_Texto do exercício_:
_ _ _

Ele alerta porém que, embora haja ganhos de popularidade para Lula agora, a extensão e a intensidade da briga podem causar danos ao governo. "A eleição de 2026 está longe. Se o governo Lula optar pela briga de modo exagerado e a economia brasileira sofrer demais, Lula passa a assumir parte da culpa pelo problema", diz Zimmerman.

O presidente brasileiro foi categórico em dizer que a soberania nacional e a independência do Judiciá não estarão na mesa, mas que o Brasil quer negociar comercialmente.

Mas Trump não designou até agora um negociador nem determinou o início de uma discussão com o Brasil. À coluna, um oficial sênior da gestão Trump afirmou que "o Itamaraty minimizou as preocupações de Washington com Bolsonaro" e a Casa Branca disse que o país não mostrou nada "significativo" para que uma negociação se iniciasse.

"O Brasil está pronto para negociar, mas não existe nenhum interlocutor com quem o país possa ter conversas significativas agora. Trump crê que conseguirá forçar o Brasil a recuar no caso Bolsonaro. Não irá conseguir atingir seu objetivo, mas até a Casa Branca se convencer disso, a grande perdedora será a relação bilateral", diz Shannon, para quem, até agora, a resposta do Itamaraty foi "óbvia" ao "não se curvar".

_ _ _

_Enunciado 1_: Transcreva fielmente, do texto sobre a relação entre Brasil e Estados Unidos, o trecho que vai de "O presidente brasileiro" até "negociação se iniciasse.".
_Enunciado 2_: Liste todas as pessoas citadas pelo nome no texto sobre a relação entre Brasil e Estados Unidos.
_Enunciado 3_: Dê continuidade ao texto sobre a relação entre Brasil e Estados Unidos a partir do ponto em que ele termina.
O material apresentado a seguir foi extraído de outra fonte.

_Material fornecido_:
_ _ _

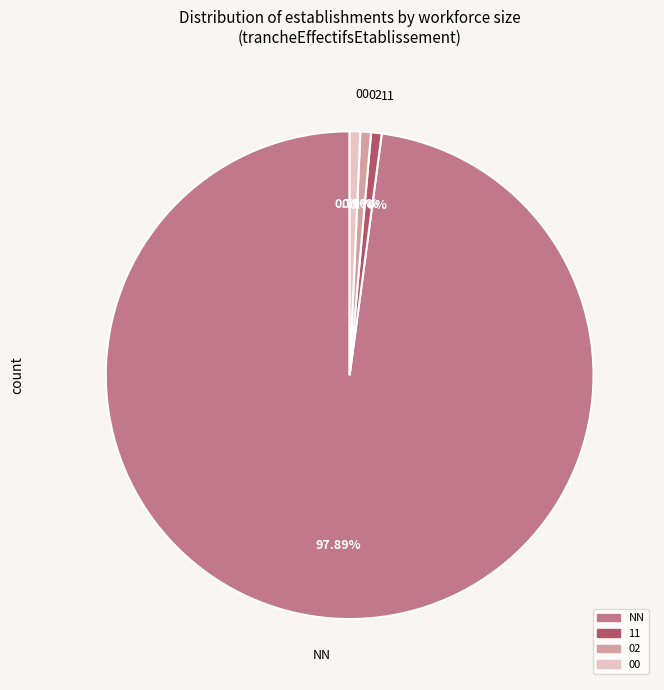

Is there a majority slice in this chart?

Yes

_ _ _

_Resposta final 1_:
O presidente brasileiro foi categórico em dizer que a soberania nacional e a independência do Judiciá não estarão na mesa, mas que o Brasil quer negociar comercialmente.

Mas Trump não designou até agora um negociador nem determinou o início de uma discussão com o Brasil. À coluna, um oficial sênior da gestão Trump afirmou que "o Itamaraty minimizou as preocupações de Washington com Bolsonaro" e a Casa Branca disse que o país não mostrou nada "significativo" para que uma negociação se iniciasse.

_Resposta final 2_: Lula, Zimmerman, Trump, Bolsonaro, Shannon

_Resposta final 3_:
A expectativa dos analistas é que Washington intensifique a pressão sobre Brasília.

"A Casa Branca tem condição de planejar ações retaliatórias a outros países que nem temos como imaginar. Ainda deve escalar nos próximos dias", afirma Winter, para quem este é possivelme o pior momento da relação bilateral de 200 anos.

A experiência do segundo mandato tem mostrado a Trump que ele tende a obter resultados positivos quando usa força desproporcional em disputas assimétricas, como que tem travado com países da América Latina.

"Trump espera, e provavelmente neste caso ele está errado, que os países latinos muito rapidamente se dobrem a suas vontades e demandas. Logo depois de sua posse, perguntado sobre a região, ele disse: 'Não precisamos deles, eles que precisam de nós'. E esse é o modelo mental dele para a região e até agora o que aconteceu confirmou isso para ele", diz Freeman.

Ele cita três exemplos: Panamá, Colômbia e México

Diante das ameaças de Trump da tomada do Canal do Panamá, o país retirou os chineses da administração do local, concedeu condições especiais a navios do governo americano e aceitou receber deportados de terceiros países.

Já a Colômbia tentou resistir à repatriação de cidadãos em aviões militares, se viu diante de todos os tipos de tarifas e sanções que forçaram o presidente Petro a recuar em menos de 24 horas.

Com tons menos humilhantes, a presidente do México, Claudia Scheinbaum, também tem sido constrangida a ceder a demandas de Trump sobre aumento da segurança na fronteira e deportações, sob ameaça constante de novas tarifas.

Influência de Eduardo Bolsonaro

"Trump certamente não é um presidente que acorda todos os dias pensando na América Latina. Então é definitivamente alarmante ver como Eduardo Bolsonaro alcançou o círculo íntimo do presidente e foi capaz de estabelecer essa agenda em sua cabeça", diz Freeman.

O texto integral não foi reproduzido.